Notice that I had to create a csv
file first! Drill can not even be used to insert, update, or delete data, but only able to create table as
.
This naturally leads to how can I potentially import an R object? Approaches could be:
- Write to an intermediary file format, like
csv
- Write to a sqlite database - this should be better as it will better preserve data types of the R data frame object.
Setting up SQLite
To set up SQLite, we will need to download the appropriate jar, and make sure you place it in jars/3rdparty
folder of the drill installation.
Then we can connect in the normal way:
sqlitedrv <- JDBC("org.sqlite.JDBC",
"path/to/apache-drill-1.7.0/jars/3rdparty/sqlite-jdbc-3.8.11.2.jar", "'")

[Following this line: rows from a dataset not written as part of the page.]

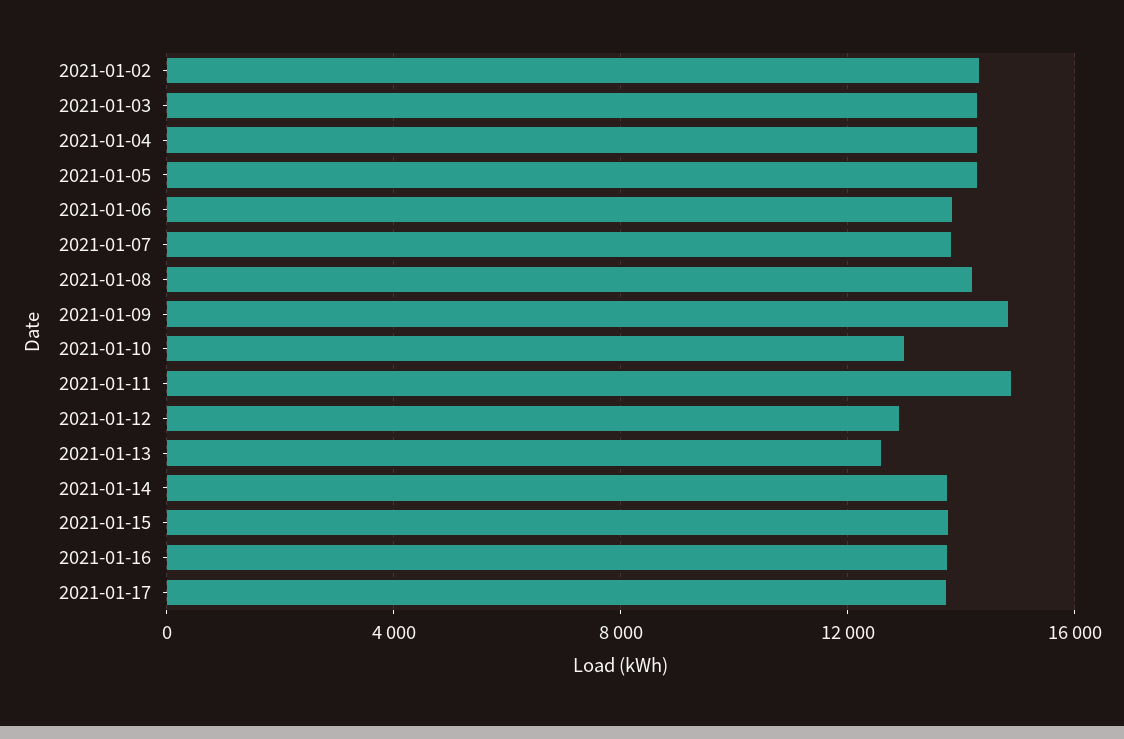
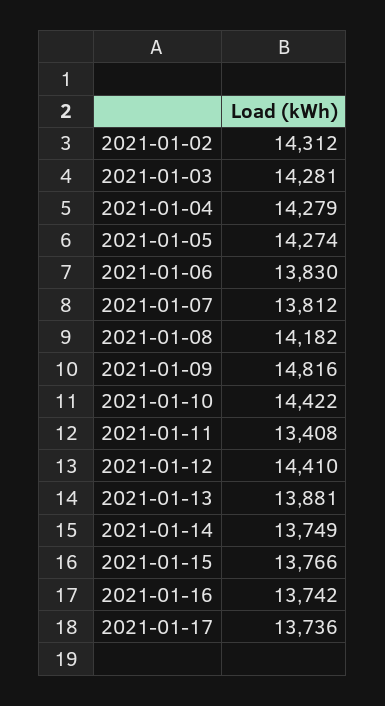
  {
    "2021-01-02": 14312,
    "2021-01-03": 14281,
    "2021-01-04": 14279,
    "2021-01-05": 14274,
    "2021-01-06": 13830,
    "2021-01-07": 13812,
    "2021-01-08": 14182,
    "2021-01-09": 14816,
-   "2021-01-10": 13000,
+   "2021-01-10": 14422,
-   "2021-01-11": 15000,
+   "2021-01-11": 13408,
-   "2021-01-12": 13000,
+   "2021-01-12": 14410,
-   "2021-01-13": 12500,
+   "2021-01-13": 13881,
    "2021-01-14": 13749,
    "2021-01-15": 13766,
    "2021-01-16": 13742,
    "2021-01-17": 13736
  }

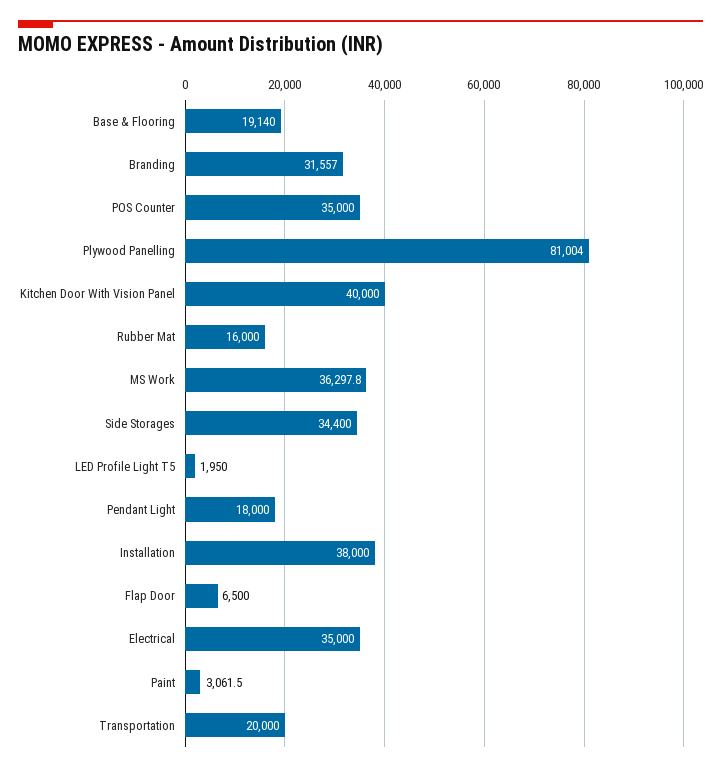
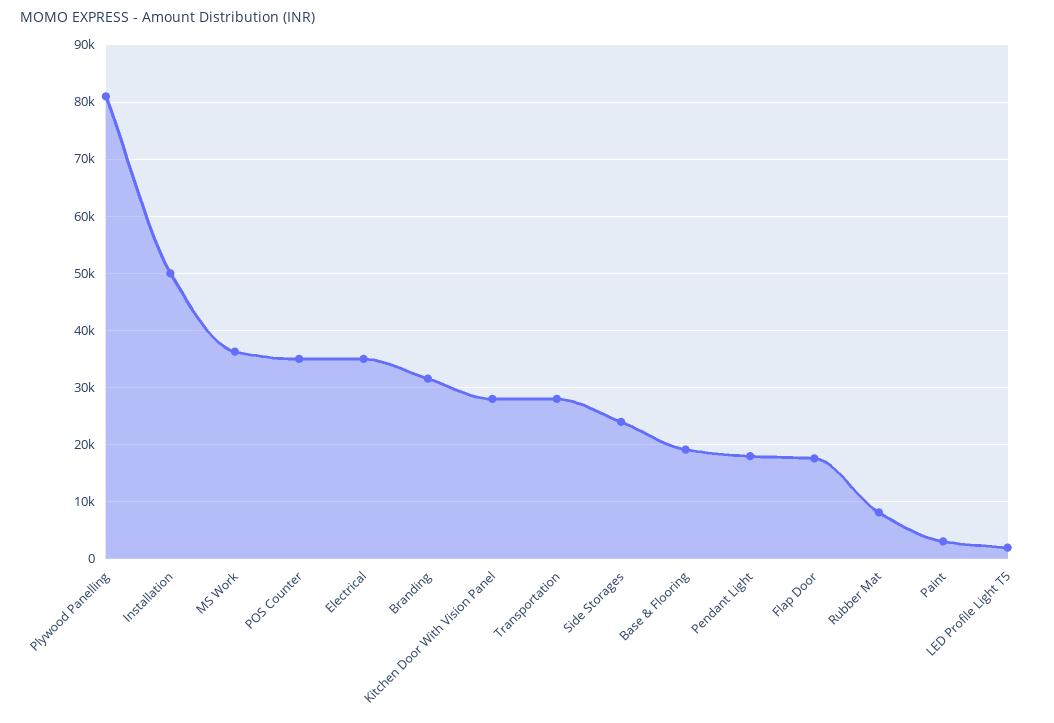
  {
    "Base & Flooring": 19140,
    "Branding": 31557,
    "POS Counter": 35000,
    "Plywood Panelling": 81004,
-   "Kitchen Door With Vision Panel": 40000,
+   "Kitchen Door With Vision Panel": 28000,
-   "Rubber Mat": 16000,
+   "Rubber Mat": 8000,
    "MS Work": 36297.8,
-   "Side Storages": 34400,
+   "Side Storages": 24000,
    "LED Profile Light T5": 1950,
    "Pendant Light": 18000,
-   "Installation": 38000,
+   "Installation": 50000,
-   "Flap Door": 6500,
+   "Flap Door": 18000,
    "Electrical": 35000,
    "Paint": 3061.5,
-   "Transportation": 20000
+   "Transportation": 28000
  }

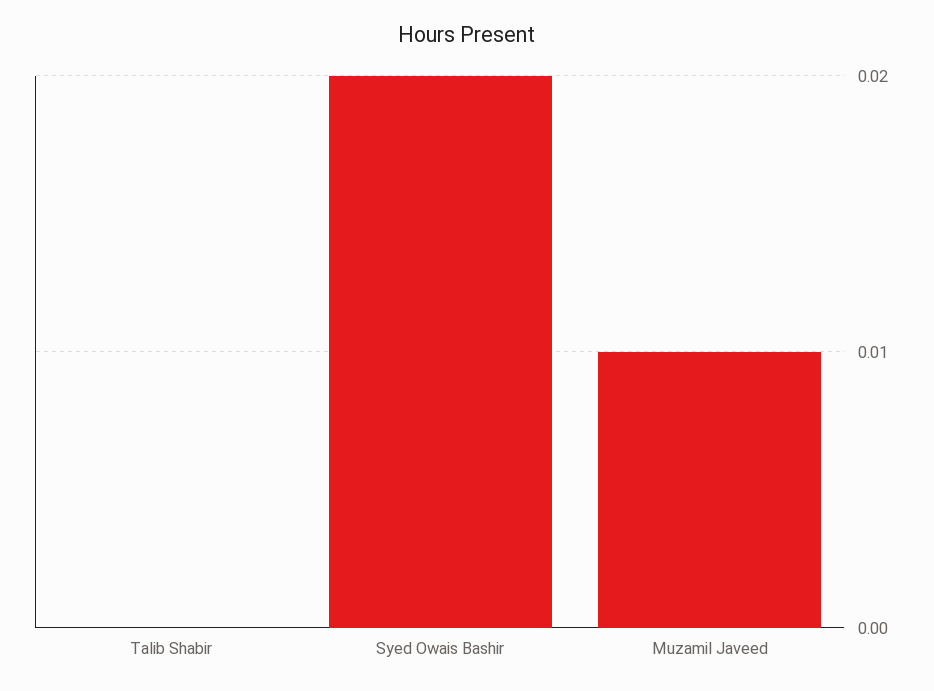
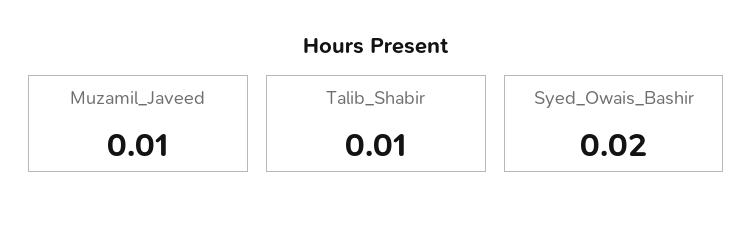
  {
-   "Talib Shabir": 0,
+   "Talib Shabir": 0.01,
    "Syed Owais Bashir": 0.02,
    "Muzamil Javeed": 0.01
  }

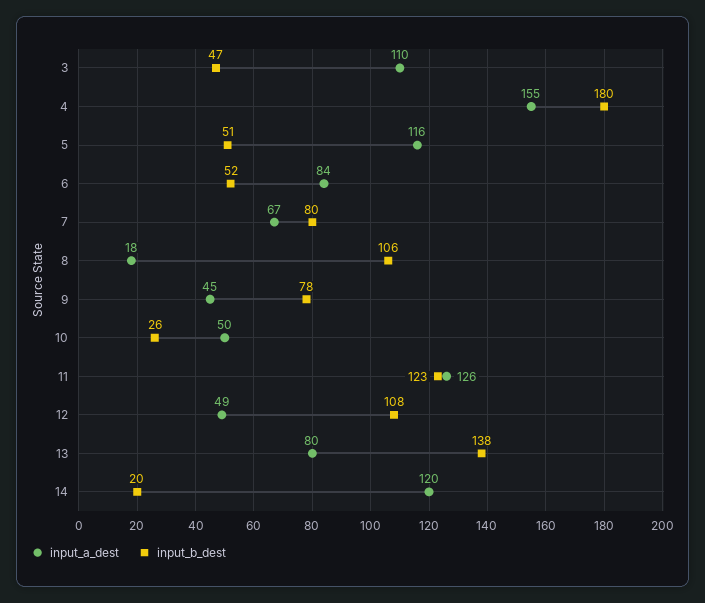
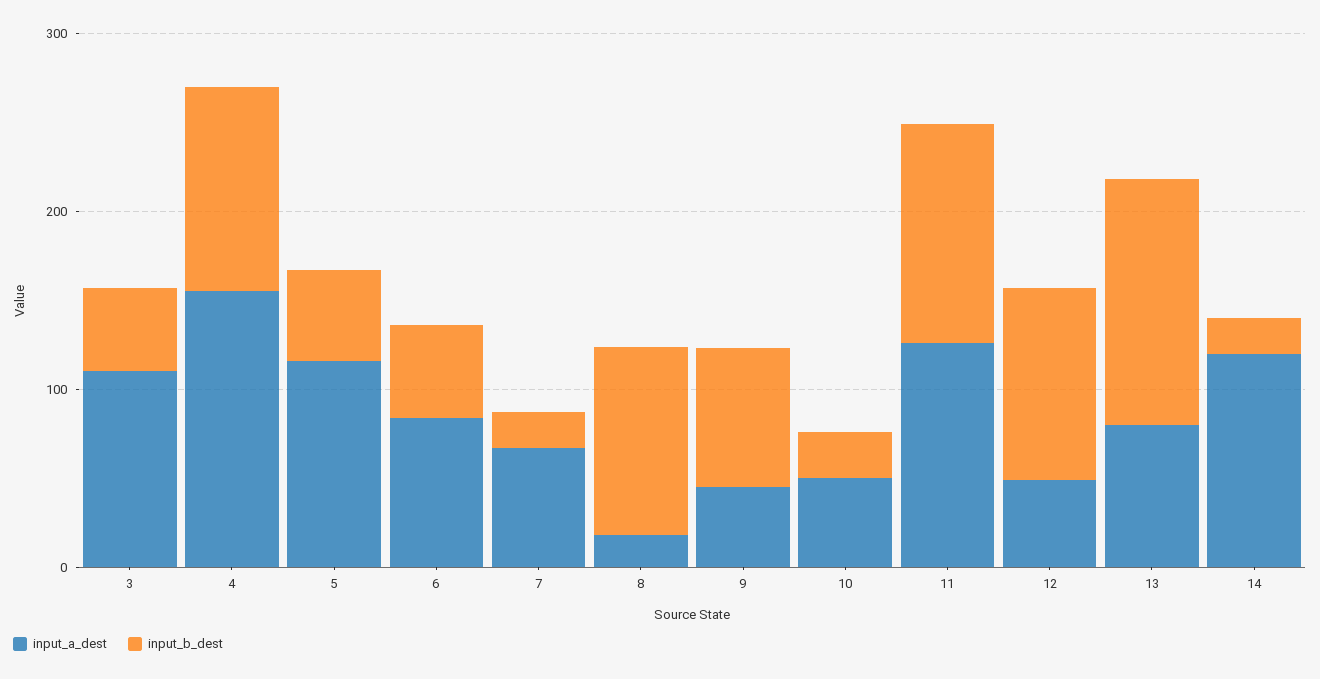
  {
    "input_a_dest": {
      "3": 110,
      "4": 155,
      "5": 116,
      "6": 84,
      "7": 67,
      "8": 18,
      "9": 45,
      "10": 50,
      "11": 126,
      "12": 49,
      "13": 80,
      "14": 120
    },
    "input_b_dest": {
      "3": 47,
-     "4": 180,
+     "4": 120,
      "5": 51,
      "6": 52,
-     "7": 80,
+     "7": 20,
      "8": 106,
      "9": 78,
      "10": 26,
      "11": 123,
      "12": 108,
      "13": 138,
      "14": 20
    }
  }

sqliteconn <- dbConnect(sqlitedrv, "jdbc:sqlite:C:/Users/chapm/Documents/apache-drill-1.7.0/sqlite/test.sqlite")
We can write to this table using the normal RJDBC
commands:
dbWriteTable(sqliteconn, "iris", iris)
Adding SQLite config to drill
Adding the configuration is quite simple (I called this configuration sqlite
):
{
"type": "jdbc",
"driver": "org.sqlite.JDBC",
"url": "jdbc:sqlite:path/to/apache-drill-1.7.0/sqlite/test.sqlite",
"username": null,
"password": null,
"enabled": true
}
We can then verify that it is added correctly by querying the sqlite database:
dbGetQuery(conn, "select * from sqlite.iris")
If this works correctly, we can then write to parquet this way:
dbGetQuery(conn, paste0("create table dfs.output.iris2 as ",
"select * from sqlite.iris", collapse=" "))
And that is it! You should be able to export (and import) parquet files using R and drill.
Python
Given that everything is set up as above, python is much easier:
pip install pydrill
Then just use the library:
from pydrill.client import PyDrill
import pandas as pd
drill = PyDrill(host='localhost', port=8047)
df = drill.query("select * from sqlite.iris").to_dataframe()
import sqlite3
import numpy as np
sqliteconn = sqlite3.connect('path/to/apache-drill-1.7.0/sqlite/test.sqlite')
# some dummy data
d = {'one' : pd.Series([1., 2., 3.], index=['a', 'b', 'c']),
'two' : pd.Series([1., 2., 3., 4.], index=['a', 'b', 'c', 'd'])}
df1 = pd.DataFrame(d)
df1.to_sql('dummy', sqliteconn)
# drill can see the table
drill.query("select * from sqlite.dummy").to_dataframe()
# write to parquet:
drill.query("""create table dfs.output.dummy as
select * from sqlite.dummy""")
This could be a simple approach to convert data to Parquet format!